• **Available data**

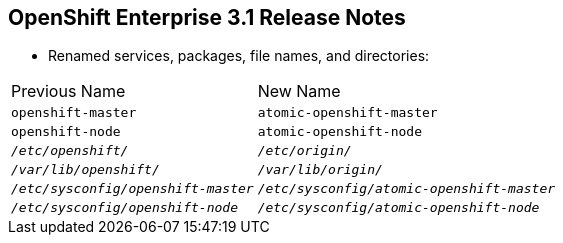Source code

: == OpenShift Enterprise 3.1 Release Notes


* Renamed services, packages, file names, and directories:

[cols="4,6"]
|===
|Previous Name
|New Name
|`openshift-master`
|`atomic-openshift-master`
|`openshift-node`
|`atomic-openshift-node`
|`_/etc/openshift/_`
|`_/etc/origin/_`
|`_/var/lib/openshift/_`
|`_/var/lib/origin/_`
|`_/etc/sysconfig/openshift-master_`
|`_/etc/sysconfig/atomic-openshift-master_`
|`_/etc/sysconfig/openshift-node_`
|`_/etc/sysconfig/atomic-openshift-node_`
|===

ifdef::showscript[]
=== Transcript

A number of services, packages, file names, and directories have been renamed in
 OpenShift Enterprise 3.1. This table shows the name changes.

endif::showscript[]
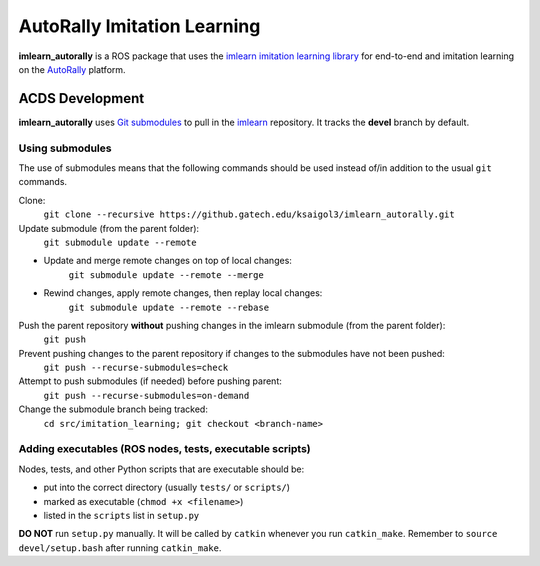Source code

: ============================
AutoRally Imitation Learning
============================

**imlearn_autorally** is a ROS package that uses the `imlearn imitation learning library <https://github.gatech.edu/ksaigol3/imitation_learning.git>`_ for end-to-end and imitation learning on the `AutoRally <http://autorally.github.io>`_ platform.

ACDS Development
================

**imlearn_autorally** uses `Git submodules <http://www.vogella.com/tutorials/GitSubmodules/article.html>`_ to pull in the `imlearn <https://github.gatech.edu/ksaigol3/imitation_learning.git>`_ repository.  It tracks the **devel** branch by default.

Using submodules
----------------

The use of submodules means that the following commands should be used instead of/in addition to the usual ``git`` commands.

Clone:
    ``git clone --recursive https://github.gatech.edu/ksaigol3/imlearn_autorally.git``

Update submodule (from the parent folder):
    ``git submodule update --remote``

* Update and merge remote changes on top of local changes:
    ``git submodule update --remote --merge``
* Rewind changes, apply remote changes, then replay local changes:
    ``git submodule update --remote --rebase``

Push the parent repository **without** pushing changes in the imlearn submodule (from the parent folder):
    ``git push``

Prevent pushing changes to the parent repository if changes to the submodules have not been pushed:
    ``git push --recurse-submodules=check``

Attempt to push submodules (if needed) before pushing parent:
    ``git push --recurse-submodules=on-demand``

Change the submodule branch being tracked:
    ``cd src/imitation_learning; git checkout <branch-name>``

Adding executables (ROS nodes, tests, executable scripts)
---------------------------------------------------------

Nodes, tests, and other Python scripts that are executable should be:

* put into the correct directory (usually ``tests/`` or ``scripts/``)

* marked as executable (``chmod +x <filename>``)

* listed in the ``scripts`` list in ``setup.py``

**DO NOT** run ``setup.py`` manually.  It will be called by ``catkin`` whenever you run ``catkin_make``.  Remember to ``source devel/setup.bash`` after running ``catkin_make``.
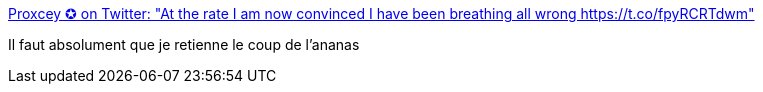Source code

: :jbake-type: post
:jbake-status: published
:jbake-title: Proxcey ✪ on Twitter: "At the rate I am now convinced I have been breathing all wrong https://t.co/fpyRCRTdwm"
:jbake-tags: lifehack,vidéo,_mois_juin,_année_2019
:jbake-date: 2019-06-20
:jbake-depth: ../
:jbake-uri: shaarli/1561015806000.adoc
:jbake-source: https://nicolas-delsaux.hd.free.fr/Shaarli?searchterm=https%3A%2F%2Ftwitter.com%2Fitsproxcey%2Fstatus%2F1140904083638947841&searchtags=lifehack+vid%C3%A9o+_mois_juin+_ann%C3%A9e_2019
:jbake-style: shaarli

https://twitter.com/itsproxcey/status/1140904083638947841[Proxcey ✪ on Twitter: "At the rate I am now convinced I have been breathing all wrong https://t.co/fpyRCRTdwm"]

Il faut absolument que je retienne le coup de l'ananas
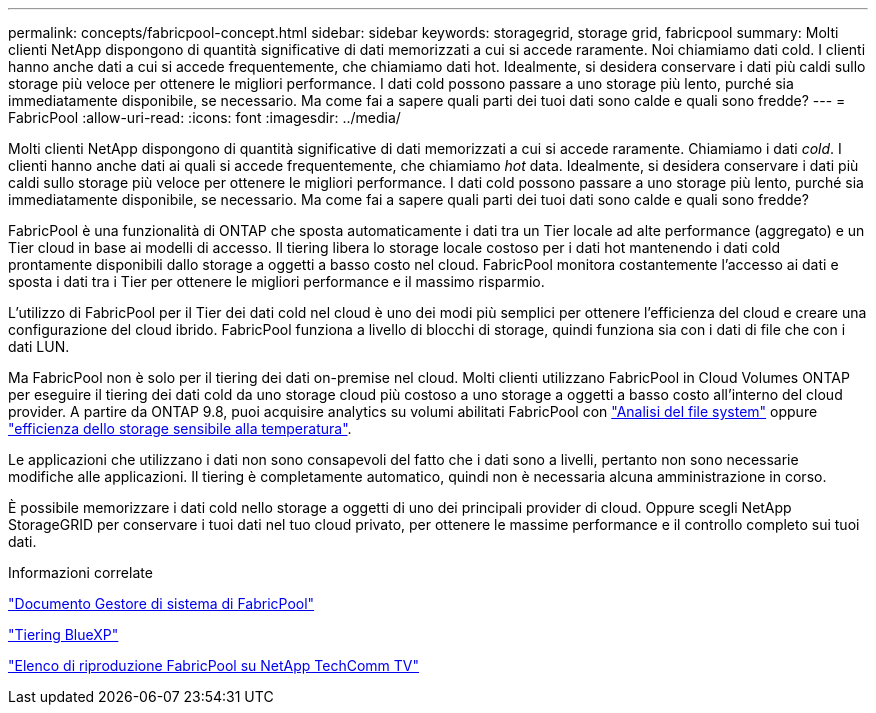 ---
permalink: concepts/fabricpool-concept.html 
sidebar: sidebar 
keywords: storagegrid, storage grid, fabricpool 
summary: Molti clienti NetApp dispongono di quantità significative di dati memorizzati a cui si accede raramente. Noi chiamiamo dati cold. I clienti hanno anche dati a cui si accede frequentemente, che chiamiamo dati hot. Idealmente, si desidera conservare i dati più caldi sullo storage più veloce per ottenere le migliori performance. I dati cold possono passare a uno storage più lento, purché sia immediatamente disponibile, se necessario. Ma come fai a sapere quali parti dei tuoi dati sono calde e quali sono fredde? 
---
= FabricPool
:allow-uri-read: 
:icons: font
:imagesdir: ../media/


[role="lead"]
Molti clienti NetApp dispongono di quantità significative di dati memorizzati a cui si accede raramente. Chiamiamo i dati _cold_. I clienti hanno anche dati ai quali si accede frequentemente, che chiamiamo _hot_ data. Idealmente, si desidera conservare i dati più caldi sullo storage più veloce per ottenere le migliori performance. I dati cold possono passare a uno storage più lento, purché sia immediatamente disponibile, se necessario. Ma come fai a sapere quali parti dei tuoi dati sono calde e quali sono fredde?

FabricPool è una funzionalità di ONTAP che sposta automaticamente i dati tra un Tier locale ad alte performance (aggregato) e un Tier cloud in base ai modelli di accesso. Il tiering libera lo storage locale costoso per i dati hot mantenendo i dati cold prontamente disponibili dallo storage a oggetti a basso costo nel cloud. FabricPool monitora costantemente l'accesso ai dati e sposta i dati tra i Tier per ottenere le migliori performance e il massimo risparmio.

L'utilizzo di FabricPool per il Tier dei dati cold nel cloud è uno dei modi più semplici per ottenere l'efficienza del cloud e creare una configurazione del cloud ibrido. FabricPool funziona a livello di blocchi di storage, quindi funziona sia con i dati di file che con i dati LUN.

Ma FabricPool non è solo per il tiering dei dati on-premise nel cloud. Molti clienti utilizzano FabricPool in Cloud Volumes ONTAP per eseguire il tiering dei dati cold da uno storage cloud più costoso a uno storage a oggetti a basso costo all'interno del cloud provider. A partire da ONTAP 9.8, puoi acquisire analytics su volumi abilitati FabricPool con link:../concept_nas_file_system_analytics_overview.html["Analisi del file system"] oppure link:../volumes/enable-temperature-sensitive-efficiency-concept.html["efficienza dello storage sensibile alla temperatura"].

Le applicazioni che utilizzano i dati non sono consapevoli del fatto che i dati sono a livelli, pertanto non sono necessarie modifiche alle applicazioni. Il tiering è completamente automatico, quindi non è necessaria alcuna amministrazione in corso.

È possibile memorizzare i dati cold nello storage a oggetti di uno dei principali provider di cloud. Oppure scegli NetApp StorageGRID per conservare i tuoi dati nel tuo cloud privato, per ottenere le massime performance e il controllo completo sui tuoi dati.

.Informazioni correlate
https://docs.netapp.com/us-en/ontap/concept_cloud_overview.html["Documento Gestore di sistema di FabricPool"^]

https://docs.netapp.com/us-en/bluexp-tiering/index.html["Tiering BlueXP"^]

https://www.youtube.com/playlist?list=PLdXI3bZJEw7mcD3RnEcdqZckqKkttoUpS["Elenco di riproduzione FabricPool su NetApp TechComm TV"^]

• **Request**
Every line above that holds the string "fpyRCRTdwm" should be returned.

• **Answer below**
:jbake-title: Proxcey ✪ on Twitter: "At the rate I am now convinced I have been breathing all wrong https://t.co/fpyRCRTdwm"
https://twitter.com/itsproxcey/status/1140904083638947841[Proxcey ✪ on Twitter: "At the rate I am now convinced I have been breathing all wrong https://t.co/fpyRCRTdwm"]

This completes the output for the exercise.